CHARLYNE YI AND JAKE M. JOHNSON ON “PAPER HEART”

For stand-up comedian Charlyne Yi, her film “Paper Heart,” a hybrid documentary-romantic comedy in which she travels cross-country from California to New York interviewing people about love, punctuated by scenes recording her supposed romance with co-star Michael Cera, started out as something rather different.

“Early on I wanted to make a documentary about love,” Yi explained in a Dallas interview. “I think I was about nineteen—a long, long time ago, when I dropped out of college and began performing for comedy shows. And all I did was work all the time, like at Wal-Mart, and then go straight to performing. And I’d turn on the TV and see Elimidate and lots of different reality shows where people my age would make out with four people in one date. And I thought, oh my God, is that what I’m supposed to do? I’m like an old man, just want to play board games and take naps, and eat. That’s all that I want to do. How am I going to find someone to go out with me? And so I had a sort of ridiculous, naïve panic attack about maybe not finding someone, and that kind of inspired the idea of creating a documentary about love.

“And people would strangely open up to me about love constantly. And I thought, these stories are great. Even if you think they’re mundane and simple, I think they’re amazing how they found each other. So my hope was just to get a collection of true love stories and hopefully inspire people. If there were any weirdoes like me, it would give them hope.”
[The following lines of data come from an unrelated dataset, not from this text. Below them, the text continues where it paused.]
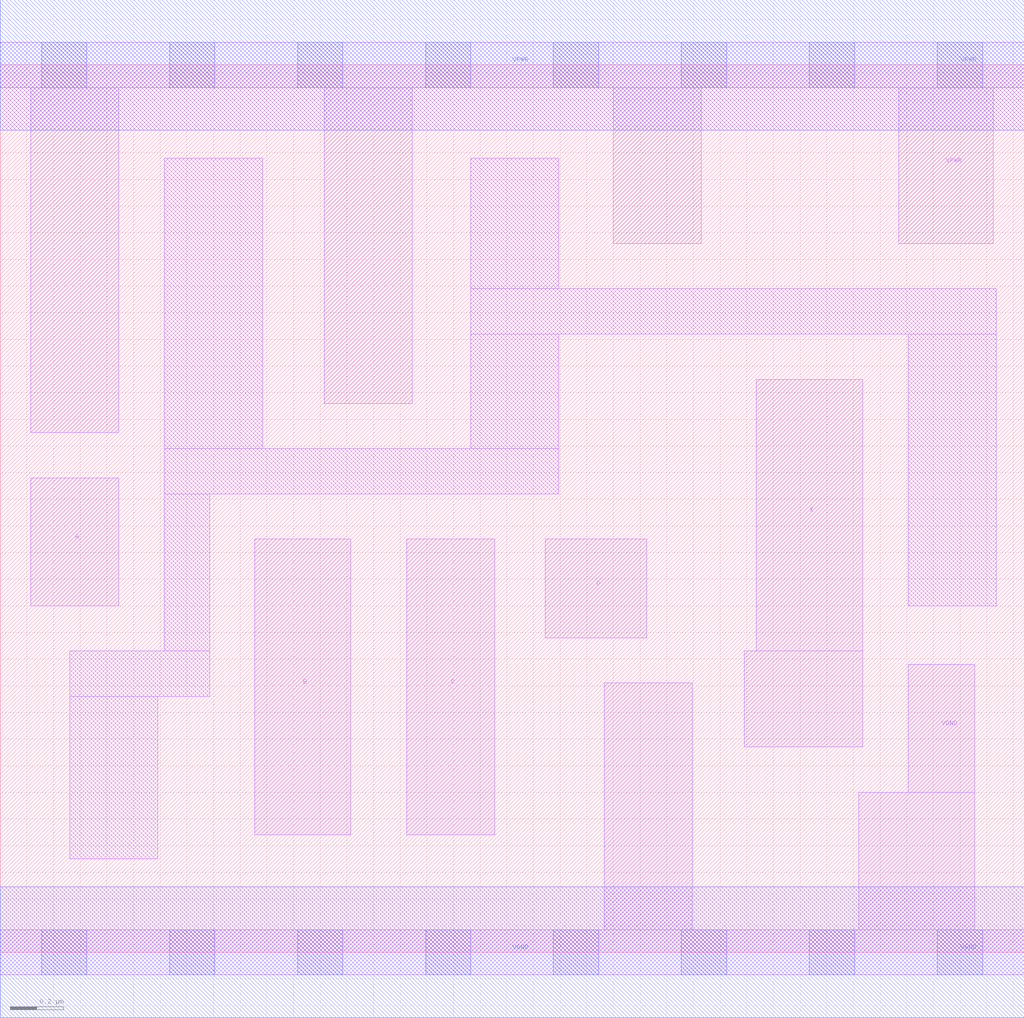
<source format=lef>
# Copyright 2020 The SkyWater PDK Authors
#
# Licensed under the Apache License, Version 2.0 (the "License");
# you may not use this file except in compliance with the License.
# You may obtain a copy of the License at
#
#     https://www.apache.org/licenses/LICENSE-2.0
#
# Unless required by applicable law or agreed to in writing, software
# distributed under the License is distributed on an "AS IS" BASIS,
# WITHOUT WARRANTIES OR CONDITIONS OF ANY KIND, either express or implied.
# See the License for the specific language governing permissions and
# limitations under the License.
#
# SPDX-License-Identifier: Apache-2.0

VERSION 5.7 ;
  NAMESCASESENSITIVE ON ;
  NOWIREEXTENSIONATPIN ON ;
  DIVIDERCHAR "/" ;
  BUSBITCHARS "[]" ;
UNITS
  DATABASE MICRONS 200 ;
END UNITS
MACRO sky130_fd_sc_ls__and4_2
  CLASS CORE ;
  SOURCE USER ;
  FOREIGN sky130_fd_sc_ls__and4_2 ;
  ORIGIN  0.000000  0.000000 ;
  SIZE  3.840000 BY  3.330000 ;
  SYMMETRY X Y ;
  SITE unit ;
  PIN A
    ANTENNAGATEAREA  0.261000 ;
    DIRECTION INPUT ;
    USE SIGNAL ;
    PORT
      LAYER li1 ;
        RECT 0.115000 1.300000 0.445000 1.780000 ;
    END
  END A
  PIN B
    ANTENNAGATEAREA  0.261000 ;
    DIRECTION INPUT ;
    USE SIGNAL ;
    PORT
      LAYER li1 ;
        RECT 0.955000 0.440000 1.315000 1.550000 ;
    END
  END B
  PIN C
    ANTENNAGATEAREA  0.261000 ;
    DIRECTION INPUT ;
    USE SIGNAL ;
    PORT
      LAYER li1 ;
        RECT 1.525000 0.440000 1.855000 1.550000 ;
    END
  END C
  PIN D
    ANTENNAGATEAREA  0.261000 ;
    DIRECTION INPUT ;
    USE SIGNAL ;
    PORT
      LAYER li1 ;
        RECT 2.045000 1.180000 2.425000 1.550000 ;
    END
  END D
  PIN X
    ANTENNADIFFAREA  0.543200 ;
    DIRECTION OUTPUT ;
    USE SIGNAL ;
    PORT
      LAYER li1 ;
        RECT 2.790000 0.770000 3.235000 1.130000 ;
        RECT 2.835000 1.130000 3.235000 2.150000 ;
    END
  END X
  PIN VGND
    DIRECTION INOUT ;
    SHAPE ABUTMENT ;
    USE GROUND ;
    PORT
      LAYER li1 ;
        RECT 0.000000 -0.085000 3.840000 0.085000 ;
        RECT 2.265000  0.085000 2.595000 1.010000 ;
        RECT 3.220000  0.085000 3.655000 0.600000 ;
        RECT 3.405000  0.600000 3.655000 1.080000 ;
      LAYER mcon ;
        RECT 0.155000 -0.085000 0.325000 0.085000 ;
        RECT 0.635000 -0.085000 0.805000 0.085000 ;
        RECT 1.115000 -0.085000 1.285000 0.085000 ;
        RECT 1.595000 -0.085000 1.765000 0.085000 ;
        RECT 2.075000 -0.085000 2.245000 0.085000 ;
        RECT 2.555000 -0.085000 2.725000 0.085000 ;
        RECT 3.035000 -0.085000 3.205000 0.085000 ;
        RECT 3.515000 -0.085000 3.685000 0.085000 ;
      LAYER met1 ;
        RECT 0.000000 -0.245000 3.840000 0.245000 ;
    END
  END VGND
  PIN VPWR
    DIRECTION INOUT ;
    SHAPE ABUTMENT ;
    USE POWER ;
    PORT
      LAYER li1 ;
        RECT 0.000000 3.245000 3.840000 3.415000 ;
        RECT 0.115000 1.950000 0.445000 3.245000 ;
        RECT 1.215000 2.060000 1.545000 3.245000 ;
        RECT 2.300000 2.660000 2.630000 3.245000 ;
        RECT 3.370000 2.660000 3.725000 3.245000 ;
      LAYER mcon ;
        RECT 0.155000 3.245000 0.325000 3.415000 ;
        RECT 0.635000 3.245000 0.805000 3.415000 ;
        RECT 1.115000 3.245000 1.285000 3.415000 ;
        RECT 1.595000 3.245000 1.765000 3.415000 ;
        RECT 2.075000 3.245000 2.245000 3.415000 ;
        RECT 2.555000 3.245000 2.725000 3.415000 ;
        RECT 3.035000 3.245000 3.205000 3.415000 ;
        RECT 3.515000 3.245000 3.685000 3.415000 ;
      LAYER met1 ;
        RECT 0.000000 3.085000 3.840000 3.575000 ;
    END
  END VPWR
  OBS
    LAYER li1 ;
      RECT 0.260000 0.350000 0.590000 0.960000 ;
      RECT 0.260000 0.960000 0.785000 1.130000 ;
      RECT 0.615000 1.130000 0.785000 1.720000 ;
      RECT 0.615000 1.720000 2.095000 1.890000 ;
      RECT 0.615000 1.890000 0.985000 2.980000 ;
      RECT 1.765000 1.890000 2.095000 2.320000 ;
      RECT 1.765000 2.320000 3.735000 2.490000 ;
      RECT 1.765000 2.490000 2.095000 2.980000 ;
      RECT 3.405000 1.300000 3.735000 2.320000 ;
  END
END sky130_fd_sc_ls__and4_2

</source>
Jake M. Johnson, an actor who plays the director of Yi’s documentary (another blurring of the line between fact and fiction), picked up the story. “Charlyne at first just wanted to do a documentary,” he said. “But when she took it to Nick [Nicholas Jasenovec, the real director], he wanted to do the narrative. And Charlyne didn’t want to do the narrative.”

“Yeah,” Yi interjected. “I didn’t want to be on-screen at all. I just wanted to co-direct it.”
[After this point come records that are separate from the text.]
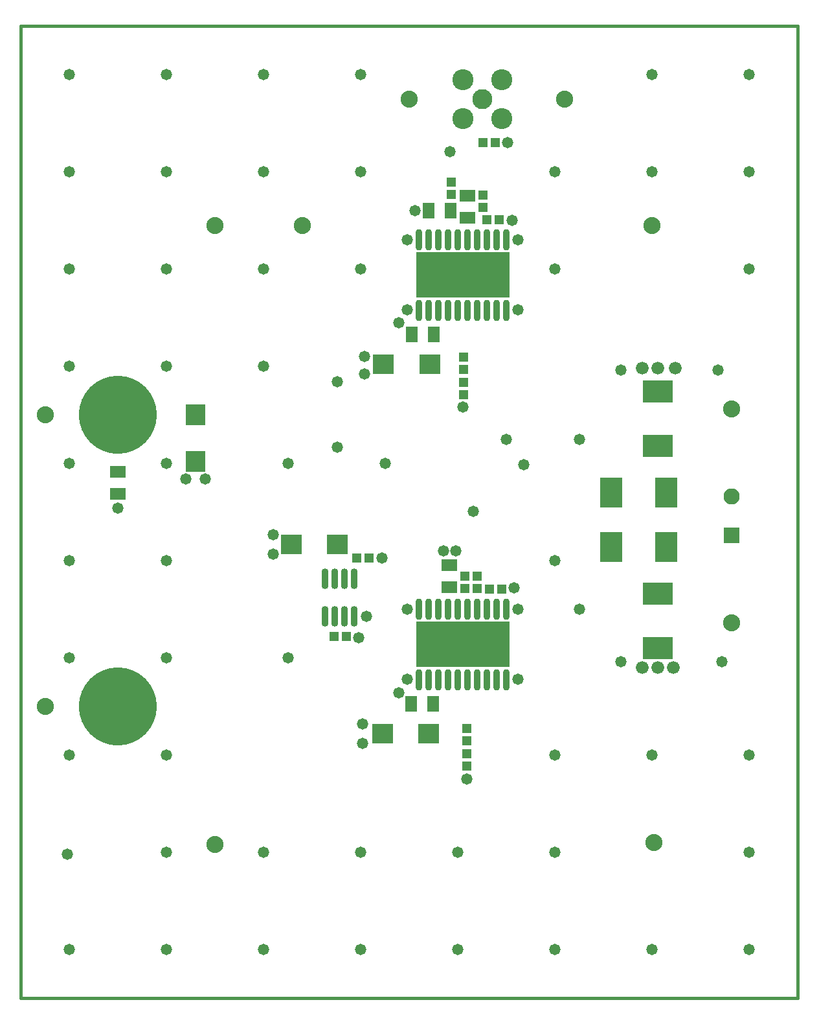
<source format=gts>
%FSLAX24Y24*%
%MOIN*%
G70*
G01*
G75*
G04 Layer_Color=8388736*
%ADD10R,0.0374X0.0394*%
%ADD11R,0.0512X0.0728*%
%ADD12R,0.0394X0.0374*%
%ADD13R,0.0728X0.0512*%
%ADD14R,0.1004X0.0965*%
%ADD15O,0.0276X0.1024*%
%ADD16R,0.4760X0.2250*%
%ADD17R,0.0965X0.1004*%
%ADD18R,0.1100X0.1500*%
%ADD19R,0.1500X0.1100*%
%ADD20O,0.0276X0.0984*%
%ADD21C,0.0250*%
%ADD22C,0.0500*%
%ADD23C,0.1000*%
%ADD24C,0.2000*%
%ADD25C,0.1500*%
%ADD26C,0.0800*%
%ADD27C,0.3937*%
%ADD28C,0.0748*%
%ADD29R,0.0750X0.0750*%
%ADD30C,0.1000*%
%ADD31C,0.0950*%
%ADD32C,0.0500*%
%ADD33C,0.0400*%
%ADD34C,0.0250*%
%ADD35C,0.0580*%
%ADD36C,0.0070*%
%ADD37C,0.0098*%
%ADD38C,0.0236*%
%ADD39C,0.0098*%
%ADD40C,0.0150*%
%ADD41C,0.0079*%
%ADD42C,0.0100*%
%ADD43C,0.0200*%
%ADD44R,0.0200X0.2470*%
%ADD45R,0.2470X0.0200*%
%ADD46R,0.0454X0.0474*%
%ADD47R,0.0592X0.0808*%
%ADD48R,0.0474X0.0454*%
%ADD49R,0.0808X0.0592*%
%ADD50R,0.1084X0.1045*%
%ADD51O,0.0356X0.1104*%
%ADD52R,0.4840X0.2330*%
%ADD53R,0.1045X0.1084*%
%ADD54R,0.1180X0.1580*%
%ADD55R,0.1580X0.1180*%
%ADD56O,0.0356X0.1064*%
%ADD57C,0.0880*%
%ADD58C,0.4017*%
%ADD59C,0.0828*%
%ADD60R,0.0830X0.0830*%
%ADD61C,0.1080*%
%ADD62C,0.1030*%
%ADD63C,0.0480*%
%ADD64C,0.0330*%
%ADD65C,0.0660*%
D35*
X25400Y21100D02*
D03*
X20300Y40500D02*
D03*
X25600Y16400D02*
D03*
Y20000D02*
D03*
X19900D02*
D03*
X22950Y11265D02*
D03*
X17600Y13100D02*
D03*
Y14100D02*
D03*
X17400Y18550D02*
D03*
X17800Y19650D02*
D03*
X19900Y16400D02*
D03*
X18600Y22650D02*
D03*
X22750Y30415D02*
D03*
X25600Y35400D02*
D03*
X25300Y40000D02*
D03*
X25600Y39000D02*
D03*
X17700Y32100D02*
D03*
Y33000D02*
D03*
X19900Y35400D02*
D03*
Y39000D02*
D03*
X9500Y26700D02*
D03*
X8500D02*
D03*
X13000Y22850D02*
D03*
Y23850D02*
D03*
X5000Y25200D02*
D03*
X37500Y42500D02*
D03*
Y37500D02*
D03*
X35900Y32300D02*
D03*
X36100Y17300D02*
D03*
X37500Y12500D02*
D03*
Y7500D02*
D03*
Y2500D02*
D03*
X32500Y42500D02*
D03*
X30900Y32300D02*
D03*
Y17300D02*
D03*
X32500Y12500D02*
D03*
Y2500D02*
D03*
X27500Y42500D02*
D03*
Y37500D02*
D03*
Y22500D02*
D03*
Y12500D02*
D03*
Y7500D02*
D03*
Y2500D02*
D03*
X22100Y43550D02*
D03*
X22500Y7500D02*
D03*
Y2500D02*
D03*
X17500Y42500D02*
D03*
Y37500D02*
D03*
Y7500D02*
D03*
Y2500D02*
D03*
X12500Y42500D02*
D03*
Y37500D02*
D03*
Y7500D02*
D03*
Y2500D02*
D03*
X7500Y42500D02*
D03*
Y37500D02*
D03*
Y32500D02*
D03*
Y27500D02*
D03*
Y22500D02*
D03*
Y17500D02*
D03*
Y12500D02*
D03*
Y7500D02*
D03*
Y2500D02*
D03*
X2500D02*
D03*
Y12500D02*
D03*
X2400Y7400D02*
D03*
X2500Y17500D02*
D03*
Y22500D02*
D03*
Y27500D02*
D03*
Y32500D02*
D03*
Y37500D02*
D03*
Y42500D02*
D03*
X37500Y47500D02*
D03*
X32500D02*
D03*
X17500D02*
D03*
X12500D02*
D03*
X7500D02*
D03*
X2500D02*
D03*
X18750Y27500D02*
D03*
X13750D02*
D03*
Y17500D02*
D03*
X25000Y28750D02*
D03*
X28750D02*
D03*
X12500Y32500D02*
D03*
X25050Y44000D02*
D03*
X25900Y27450D02*
D03*
X23300Y25050D02*
D03*
X16300Y31700D02*
D03*
Y28350D02*
D03*
X19450Y15700D02*
D03*
Y34750D02*
D03*
X22400Y23000D02*
D03*
X21750D02*
D03*
X28750Y20000D02*
D03*
D40*
X40000Y0D02*
Y50000D01*
X0D02*
X40000D01*
X0Y0D02*
Y50000D01*
Y0D02*
X40000D01*
D46*
X22850Y21085D02*
D03*
Y21715D02*
D03*
X23500Y21085D02*
D03*
Y21715D02*
D03*
X23800Y41315D02*
D03*
Y40685D02*
D03*
X22950Y13250D02*
D03*
Y13880D02*
D03*
Y12580D02*
D03*
Y11950D02*
D03*
X22800Y32350D02*
D03*
Y32980D02*
D03*
Y31680D02*
D03*
Y31050D02*
D03*
X22150Y41335D02*
D03*
Y41965D02*
D03*
D47*
X20079Y15150D02*
D03*
X21221D02*
D03*
X20129Y34150D02*
D03*
X21271D02*
D03*
X20979Y40500D02*
D03*
X22121D02*
D03*
D48*
X24765Y21050D02*
D03*
X24135D02*
D03*
X24615Y40050D02*
D03*
X23985D02*
D03*
X17285Y22650D02*
D03*
X17915D02*
D03*
X16135Y18600D02*
D03*
X16765D02*
D03*
X24415Y44000D02*
D03*
X23785D02*
D03*
D49*
X5000Y25929D02*
D03*
Y27071D02*
D03*
X22050Y22271D02*
D03*
Y21129D02*
D03*
X23000Y41271D02*
D03*
Y40129D02*
D03*
D50*
X20991Y13600D02*
D03*
X18609D02*
D03*
X16291Y23350D02*
D03*
X13909D02*
D03*
X21041Y32600D02*
D03*
X18659D02*
D03*
D51*
X25000Y39000D02*
D03*
X24500D02*
D03*
X24000D02*
D03*
X23500D02*
D03*
X23000D02*
D03*
X22500D02*
D03*
X22000D02*
D03*
X21500D02*
D03*
X21000D02*
D03*
X20500D02*
D03*
X25000Y35378D02*
D03*
X24500D02*
D03*
X24000D02*
D03*
X23500D02*
D03*
X23000D02*
D03*
X22500D02*
D03*
X22000D02*
D03*
X21500D02*
D03*
X21000D02*
D03*
X20500D02*
D03*
X25000Y20000D02*
D03*
X24500D02*
D03*
X24000D02*
D03*
X23500D02*
D03*
X23000D02*
D03*
X22500D02*
D03*
X22000D02*
D03*
X21500D02*
D03*
X21000D02*
D03*
X20500D02*
D03*
X25000Y16378D02*
D03*
X24500D02*
D03*
X24000D02*
D03*
X23500D02*
D03*
X23000D02*
D03*
X22500D02*
D03*
X22000D02*
D03*
X21500D02*
D03*
X21000D02*
D03*
X20500D02*
D03*
D52*
X22750Y37200D02*
D03*
Y18200D02*
D03*
D53*
X9000Y29991D02*
D03*
Y27609D02*
D03*
D54*
X33205Y26000D02*
D03*
X30395D02*
D03*
X33205Y23200D02*
D03*
X30395D02*
D03*
D55*
X32800Y17995D02*
D03*
Y20805D02*
D03*
Y31205D02*
D03*
Y28395D02*
D03*
D56*
X15650Y19635D02*
D03*
X16150D02*
D03*
X16650D02*
D03*
X17150D02*
D03*
X15650Y21565D02*
D03*
X16150D02*
D03*
X16650D02*
D03*
X17150D02*
D03*
D57*
X36600Y30300D02*
D03*
Y19300D02*
D03*
X10000Y39750D02*
D03*
X32600Y8000D02*
D03*
X32500Y39750D02*
D03*
X10000Y7900D02*
D03*
X14500Y39750D02*
D03*
X1250Y15000D02*
D03*
Y30000D02*
D03*
X20000Y46250D02*
D03*
X28000D02*
D03*
D58*
X5000Y15000D02*
D03*
Y30000D02*
D03*
D59*
X36600Y25800D02*
D03*
D60*
Y23800D02*
D03*
D61*
X22750Y45250D02*
D03*
X24750D02*
D03*
Y47250D02*
D03*
X22750D02*
D03*
D62*
X23750Y46250D02*
D03*
D63*
X24750Y36500D02*
D03*
Y37200D02*
D03*
Y37950D02*
D03*
X20750Y36500D02*
D03*
Y37200D02*
D03*
Y37950D02*
D03*
X24750Y17500D02*
D03*
Y18200D02*
D03*
Y18950D02*
D03*
X20750Y17500D02*
D03*
Y18200D02*
D03*
Y18950D02*
D03*
D64*
X22100Y36850D02*
D03*
Y37200D02*
D03*
Y37550D02*
D03*
X23400Y36850D02*
D03*
Y37200D02*
D03*
Y37550D02*
D03*
X23100Y36850D02*
D03*
X22750D02*
D03*
X22400D02*
D03*
Y37200D02*
D03*
Y37550D02*
D03*
X22750D02*
D03*
X23100D02*
D03*
Y37200D02*
D03*
X22750D02*
D03*
X22100Y17850D02*
D03*
Y18200D02*
D03*
Y18550D02*
D03*
X23400Y17850D02*
D03*
Y18200D02*
D03*
Y18550D02*
D03*
X23100Y17850D02*
D03*
X22750D02*
D03*
X22400D02*
D03*
Y18200D02*
D03*
Y18550D02*
D03*
X22750D02*
D03*
X23100D02*
D03*
Y18200D02*
D03*
X22750D02*
D03*
D65*
X32800Y17000D02*
D03*
X33600D02*
D03*
X32000D02*
D03*
X33700Y32400D02*
D03*
X32000D02*
D03*
X32800D02*
D03*
M02*

</source>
Jackson continued, “But Nick said, ‘We’ll get somebody to play me, we’ll get Michael Cera.’ I think Charlyne’s main passion was just wanting to do a documentary, and Nick wanted there to be an arc, so that’s kind of the mixing of the two, that kind of collaboration of a narrative and a documentary. They just combined the two movies.”

For Yi, the project was not an easy one. “Everything was really hard. From the documentary stuff, like having to learn how to talk to people. From acting, I’d never done any huge acting, just trying to make it realistic—I’d mostly done stage stuff, and we weren’t allowed to do broad comedy. And being on the road was so rough, trying to survive the road and each other. We were in an eleven-passenger van… It was pretty intense.

“Everything with Jake, myself and Michael was all improvised,” she continued. “The whole narrative was about a five-page outline.”

“We knew where scenes would go,” Jackson added. “For example, with the date scene, we’d know that Michael was going to walk out of the restaurant and we knew he was going to come back—we’d planned that bit. But then getting there, they just improved the scene a bunch of times to make it feel real, and did a bunch of endings on it.” Yi said, “We knew the beats of it and would talk about the beats and have ideas for dialogue if that would help. But the words were all fresh.” And Jackson noted, “I think that’s kind of the Judd Apatow influence, if there is any. Nick at times would yell lines out, like ‘Say this line, and get there any way you can.’ A line was important, but how you get there is any way you can get there.”

“Paper Heart” also differs from other documentaries in showing cute paper puppet recreations of episodes recalled by interviewees during their conversations. “Early on, when we were deciding how to shoot the documentary portion and the narrative, we were trying to figure out the style in which people would say their love stories, and in most documentaries it’s usually a talking head and a static shot of old photographs. And for me, since I have ADD, it’s really hard to concentrate on what they’re saying, especially if what they’re saying doesn’t visually apply to what you’re seeing on screen,” Yi explained. “And I thought we could either use puppets, or dramatize it like an FBI show—which was a horrible idea. I could only come up with puppets.”

A puppet recreation—a wild parody of an action picture—is also used to close the romcom part of the picture, and the stars explained it was a late addition. “Originally the ending was at the doorstep of Michael’s house, where Jake’s character goes ‘Cut,’” Yi recalled. “But because of the screening results when our picture got picked up by Overture [Pictures], about 85% of the audience hated the ending and thought it was sad. I actually thought it was a hopeful ending, but we had to find something that would be higher energy without compromising the open-endedness of the relationship. And so I kind of made up something really ridiculous.”

“We did it the same thing the way we did the whole movie,” Johnson observed. “The three of us went to Café 101 in L.A. and just tossed ideas, and we all said the best bet is probably doing a puppet ending with the craziest epic ending you can think of.

“That’s the fun of how ‘Paper Heart’ was made. You’d have a scene, we’d talk out an idea, and just do it.”